How can we use creative methodologies in our research, analysis, and dissemination to contest the inhumanity of every day border practices and rehumanise discourse around asylum seekers in the UK? In this presentation, researcher Dr Charlotte Sanders and PhD candidate Sudip Sen present two examples of how they have used storytelling as a creative method towards this end.
Sudip presents one example from his mixed-media anti-racist creative practice to communicate the ways in which racism is reproduced in the media, in this case critiquing the terms of the Rwanda policy debate on phone-in radio. Sudip draws from the Russian formalist concept of ‘ostranenie’ (defamiliarizing the familiar, making strange) using naïve narrators, juxtaposition and misnaming/not naming to affectively engage audiences differently on questions of justice for refugees and racism. He emphasises the media as a commodity and that creative methods are not merely a means to communicate pre-existing research, but form a part of the analysis itself.
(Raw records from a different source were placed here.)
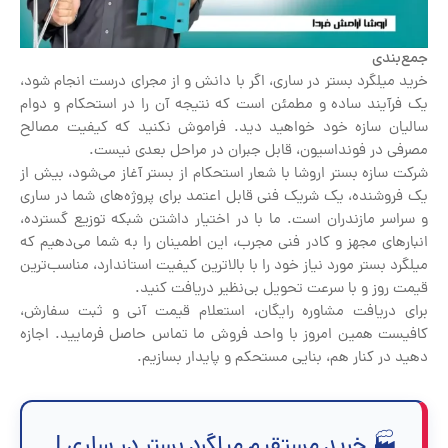
جمع‌بندی
خرید میلگرد بستر در ساری، اگر با دانش و از مجرای درست انجام شود،
یک فرآیند ساده و مطمئن است که نتیجه آن را در استحکام و دوام
سالیان سازه خود خواهید دید. فراموش نکنید که کیفیت مصالح
مصرفی در فونداسیون، قابل جبران در مراحل بعدی نیست.
شرکت سازه بستر اروشا با شعار استحکام از بستر آغاز می‌شود، بیش از
یک فروشنده، یک شریک فنی قابل اعتمد برای پروژه‌های شما در ساری
و سراسر مازندران است. ما با در اختیار داشتن شبکه توزیع گسترده،
انبارهای مجهز و کادر فنی مجرب، این اطمینان را به شما می‌دهیم که
میلگرد بستر مورد نیاز خود را با بالاترین کیفیت استاندارد، مناسب‌ترین
قیمت روز و با سرعت تحویل بی‌نظیر دریافت کنید.
برای دریافت مشاوره رایگان، استعلام قیمت آنی و ثبت سفارش،
کافیست همین امروز با واحد فروش ما تماس حاصل فرمایید. اجازه
دهید در کنار هم، بنایی مستحکم و پایدار بسازیم.
🏭 خرید مستقیم میلگرد بستر در ساری |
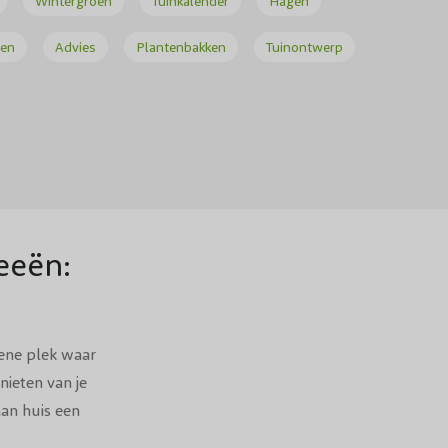
Wintergroen
Tuinkalender
Hagen
ten
Advies
Plantenbakken
Tuinontwerp
TWERP
eeën:
aar je
oene plek waar
nieten van je
aan huis een
en buiten in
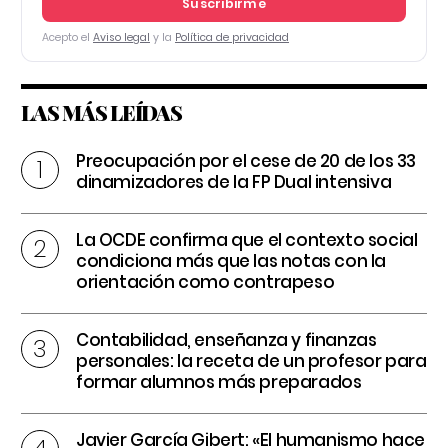
Suscribirme
Acepto el
Aviso legal
y la
Política de privacidad
LAS MÁS LEÍDAS
Preocupación por el cese de 20 de los 33
dinamizadores de la FP Dual intensiva
La OCDE confirma que el contexto social
condiciona más que las notas con la
orientación como contrapeso
Contabilidad, enseñanza y finanzas
personales: la receta de un profesor para
formar alumnos más preparados
Javier García Gibert: «El humanismo hace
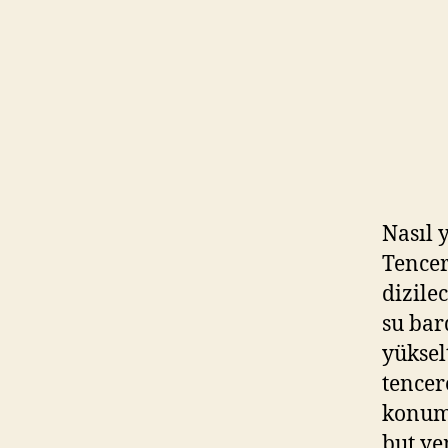
Nasıl 
Tencer
dizile
su bar
yüksel
tencer
konumu
but ye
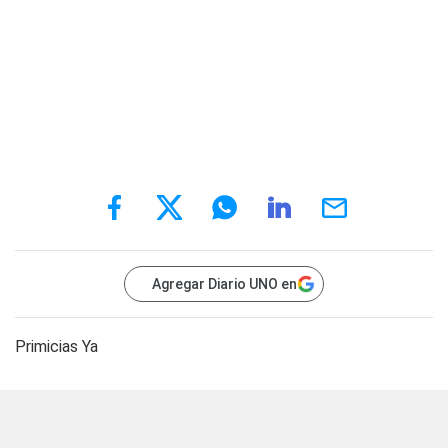
Agregar Diario UNO en
Primicias Ya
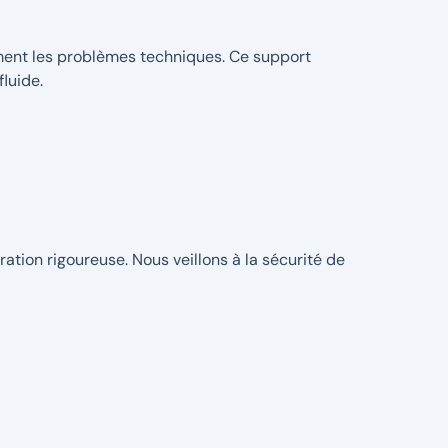
ment les problèmes techniques. Ce support
fluide.
tion rigoureuse. Nous veillons à la sécurité de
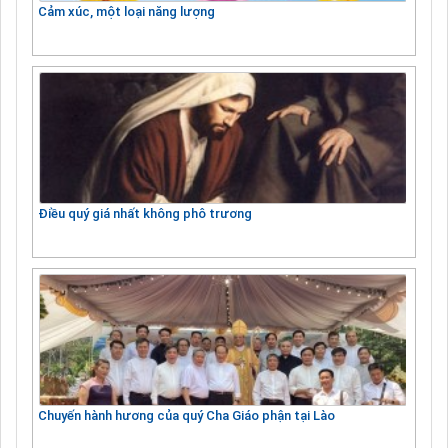
Cảm xúc, một loại năng lượng
Điều quý giá nhất không phô trương
Chuyến hành hương của quý Cha Giáo phận tại Lào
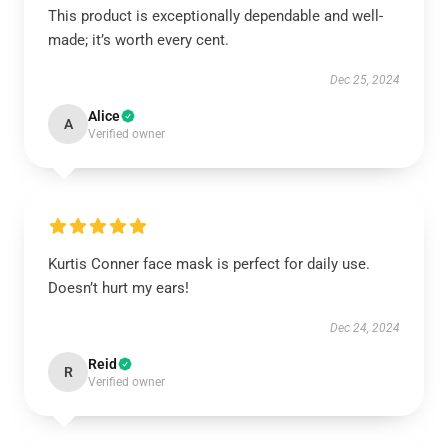
This product is exceptionally dependable and well-
made; it’s worth every cent.
Dec 25, 2024
Alice
A
Verified owner
Kurtis Conner face mask is perfect for daily use.
Doesn’t hurt my ears!
Dec 24, 2024
Reid
R
Verified owner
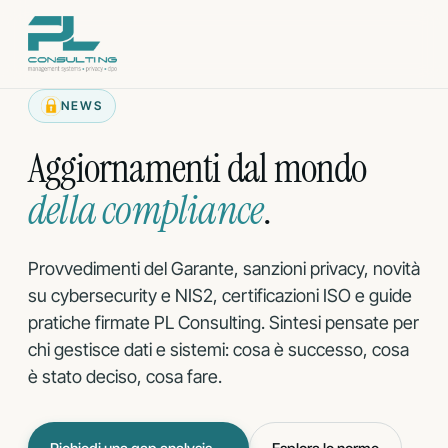
Vai
al
contenuto
NEWS
Aggiornamenti dal mondo
della compliance
.
Provvedimenti del Garante, sanzioni privacy, novità
su cybersecurity e NIS2, certificazioni ISO e guide
pratiche firmate PL Consulting. Sintesi pensate per
chi gestisce dati e sistemi: cosa è successo, cosa
è stato deciso, cosa fare.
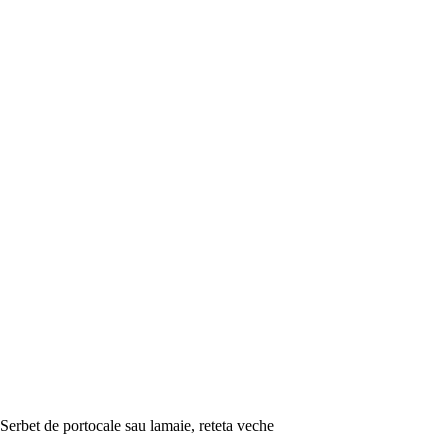
Serbet de portocale sau lamaie, reteta veche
Charlotte presents her short animation which uses voice actors to share asylum-seekers’ experiences of food provisioning in UK asylum ‘contingency’ hotels, where the inadequacy of food is causing chronic and acute declines in health. Sanders explores how audio-visual forms like this disrupt the role of researcher as ‘expert’ and the mediator of their interlocutors’ voices and perspectives. As such, creative methods can facilitate the direct and unfiltered communication of those in struggle against border power, and support a decolonial commitment to non-extractive research.